Burlingame enarcó las cejas.
—Es el mismo camino, o el buen Dante era un mentiroso. ¿Estás completamente convencido de que soy Burlingame?
—¡Completamente, lo juro!
—¿Y tú eres Ebenezer?
—Jamás lo he dudado y sigo siendo tu discípulo, como ha demostrado este viaje en diligencia.
—Bien. En otra ocasión te preguntaré a qué hacen referencia los términos tú y yo, pero ahora no.
—No, por vida de…, ahora no, pues tengo mil cosas que preguntarte.
—Y yo que contarte —dijo Burlingame—. Pero es un cuento tan fantástico que mi primera preocupación fue tu credulidad, por eso juzgué necesario todo este discurso sofista.

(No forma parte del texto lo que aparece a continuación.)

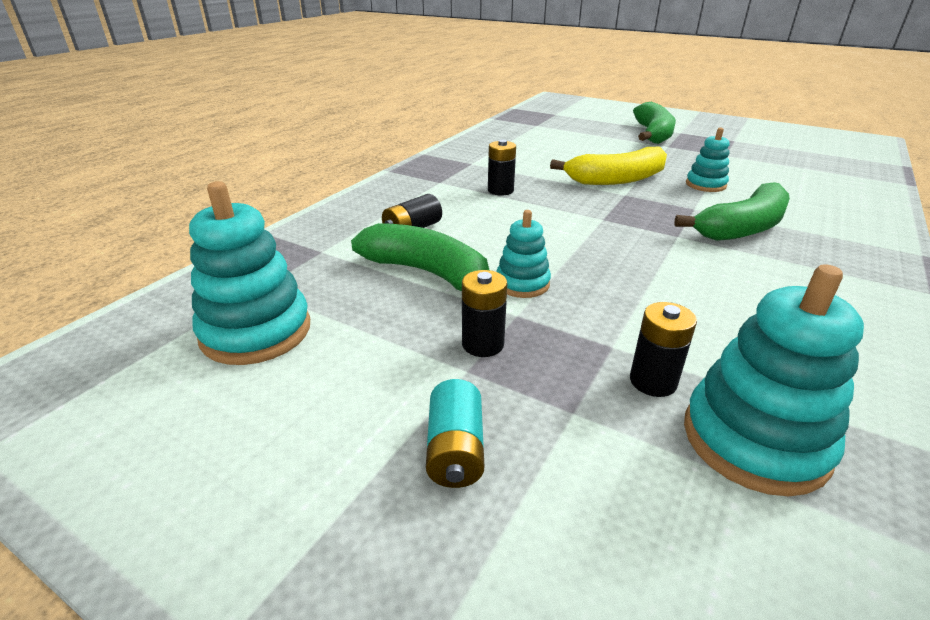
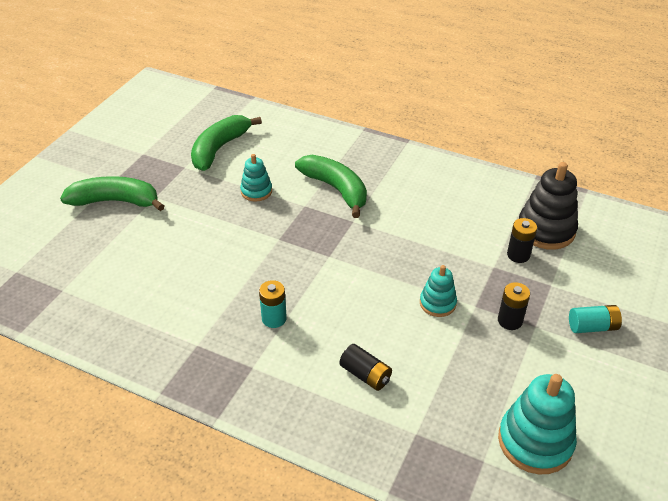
camera: 95 degrees left, 10 degrees up
(428, 273) = (436, 355): green banana -> green banana (219, 149)
(500, 190) = (274, 318): black battery -> turquoise battery
(616, 179) = (245, 240): yellow banana -> none
(754, 440) = (546, 230): turquoise stacking toy -> black stacking toy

No mucho después, el coche se detenía en Aldershot, pues ya había pasado con mucho la hora de la cena y los viajeros no habían comido. Por lo tanto, Burlingame, según era su costumbre, aplazó toda conversación sobre el tema y junto con Ebenezer cenó capón con patatas. Después, tras haber sido informados por el cochero de que había una espera de dos horas en tanto llegaban los caballos y el postillón que habían de proseguir viaje a Salisbury, Exeter y Plymouth, a sugerencia de Burlingame, los dos amigos tomaron asiento delante de la chimenea, pertrechados con sendas pipas y un cuarto de jerez de Bristol. Fuera había oscurecido; empezó a caer una lluvia fina. Ebenezer aguardó con impaciencia a que su amigo empezara a hablar, mas Burlingame, cuando tuvo la pipa encendida y el vaso colmado, exhaló un suspiro de comodidad y se limitó a preguntar:
—¿Qué tal le va últimamente a tu padre, Eben?